Dans une scène, votre personnage avoue ne plus aller voir de films. Avez-vous déjà travaillé avec un réalisateur qui partage cette vision désabusée du cinéma ?
Il éprouve plutôt un amour extrême du cinéma et de l’art et croit très fort en la grâce. René est très honnête : c’est un homme naïf qui dit ce qu’il ressent dans une industrie où il n’y a pas trop de place pour cela. Ça crée un décalage et beaucoup de drôlerie. Le cinéma d’Olivier raconte qu’on ne porte pas d’histoires en nous-mêmes, ce sont elles qui se trimballent dans le monde ou des personnages qui viennent nous hanter. Et non, je n’ai pas toujours travaillé avec des cinéastes qui fonctionnent ainsi. Cette chose-là est assez rare et puissante, surtout aujourd’hui.
La série aborde l’arrivée récente, sur les plateaux, de coordinateurs d’intimité et aussi les caprices des stars… Que dit-elle, selon, vous, du monde du cinéma d’aujourd’hui ?
Irma Vep parle plus d’Hollywood que du cinéma français.

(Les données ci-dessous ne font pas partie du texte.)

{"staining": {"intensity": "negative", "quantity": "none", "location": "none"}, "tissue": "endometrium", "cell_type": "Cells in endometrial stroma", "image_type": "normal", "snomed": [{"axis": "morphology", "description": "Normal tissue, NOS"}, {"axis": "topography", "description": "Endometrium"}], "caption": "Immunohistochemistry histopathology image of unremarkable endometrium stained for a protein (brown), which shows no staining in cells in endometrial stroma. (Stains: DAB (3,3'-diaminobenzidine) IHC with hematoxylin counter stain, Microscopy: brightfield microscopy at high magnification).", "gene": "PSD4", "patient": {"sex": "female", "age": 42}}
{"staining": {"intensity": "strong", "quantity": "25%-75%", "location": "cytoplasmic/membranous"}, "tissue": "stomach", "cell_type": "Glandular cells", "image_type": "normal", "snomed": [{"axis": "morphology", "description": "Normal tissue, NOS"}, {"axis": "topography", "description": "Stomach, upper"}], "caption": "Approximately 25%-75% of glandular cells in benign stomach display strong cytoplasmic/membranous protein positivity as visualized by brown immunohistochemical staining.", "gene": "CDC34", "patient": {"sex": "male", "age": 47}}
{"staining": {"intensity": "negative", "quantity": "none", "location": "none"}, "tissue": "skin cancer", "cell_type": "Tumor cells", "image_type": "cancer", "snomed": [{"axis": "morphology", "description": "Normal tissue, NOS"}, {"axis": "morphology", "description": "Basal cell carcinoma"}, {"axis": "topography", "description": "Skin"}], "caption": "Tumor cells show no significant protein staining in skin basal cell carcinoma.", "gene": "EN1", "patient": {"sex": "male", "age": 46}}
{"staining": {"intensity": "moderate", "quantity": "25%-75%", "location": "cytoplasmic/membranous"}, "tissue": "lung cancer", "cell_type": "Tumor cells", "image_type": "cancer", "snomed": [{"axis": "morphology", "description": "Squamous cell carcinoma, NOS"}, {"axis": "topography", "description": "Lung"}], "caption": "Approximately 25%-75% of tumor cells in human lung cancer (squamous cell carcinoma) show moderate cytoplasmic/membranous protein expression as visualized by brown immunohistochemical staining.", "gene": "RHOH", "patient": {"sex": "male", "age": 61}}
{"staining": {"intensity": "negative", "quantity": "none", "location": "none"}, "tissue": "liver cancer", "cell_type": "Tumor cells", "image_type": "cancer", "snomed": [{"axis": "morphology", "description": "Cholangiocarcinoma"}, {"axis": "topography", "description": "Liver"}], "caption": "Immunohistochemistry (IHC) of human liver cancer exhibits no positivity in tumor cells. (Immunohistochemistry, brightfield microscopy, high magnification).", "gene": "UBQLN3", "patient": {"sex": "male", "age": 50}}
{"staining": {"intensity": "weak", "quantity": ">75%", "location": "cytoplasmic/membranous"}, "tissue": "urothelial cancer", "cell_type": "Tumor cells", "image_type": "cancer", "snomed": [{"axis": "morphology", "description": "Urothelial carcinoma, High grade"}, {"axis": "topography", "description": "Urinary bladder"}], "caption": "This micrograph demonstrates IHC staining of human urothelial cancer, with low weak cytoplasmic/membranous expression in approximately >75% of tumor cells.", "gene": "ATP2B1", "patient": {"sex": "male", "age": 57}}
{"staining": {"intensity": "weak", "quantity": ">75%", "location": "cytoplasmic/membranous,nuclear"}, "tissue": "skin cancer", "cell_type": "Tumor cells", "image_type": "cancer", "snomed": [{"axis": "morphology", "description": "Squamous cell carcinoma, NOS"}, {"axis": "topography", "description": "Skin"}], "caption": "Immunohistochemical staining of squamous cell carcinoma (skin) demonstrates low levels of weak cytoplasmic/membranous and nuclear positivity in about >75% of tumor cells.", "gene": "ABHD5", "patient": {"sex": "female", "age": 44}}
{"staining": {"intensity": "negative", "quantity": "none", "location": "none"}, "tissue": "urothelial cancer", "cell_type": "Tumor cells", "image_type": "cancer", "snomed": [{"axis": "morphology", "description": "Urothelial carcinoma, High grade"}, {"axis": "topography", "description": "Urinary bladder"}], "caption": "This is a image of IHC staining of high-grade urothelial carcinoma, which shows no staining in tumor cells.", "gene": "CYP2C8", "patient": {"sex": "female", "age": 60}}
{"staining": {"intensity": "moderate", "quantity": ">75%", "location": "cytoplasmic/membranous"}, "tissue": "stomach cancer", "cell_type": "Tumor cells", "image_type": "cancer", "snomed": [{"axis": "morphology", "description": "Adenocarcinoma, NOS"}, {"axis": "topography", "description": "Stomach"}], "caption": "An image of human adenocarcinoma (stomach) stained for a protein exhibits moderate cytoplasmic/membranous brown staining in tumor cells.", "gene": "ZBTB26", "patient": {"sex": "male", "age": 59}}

Moi-même, j’ai découvert l’importance des agents image, les énormes staff derrière les acteurs, le fait qu’ils deviennent des marques ou qu’ils travaillent avec elles… Ce n’est pas vraiment ma réalité. Certes, c’est en train d’arriver en France, mais c’est lent. Je dirais que la série est une sorte de grand film : une fresque sur le cinéma hollywoodien signée par un réalisateur.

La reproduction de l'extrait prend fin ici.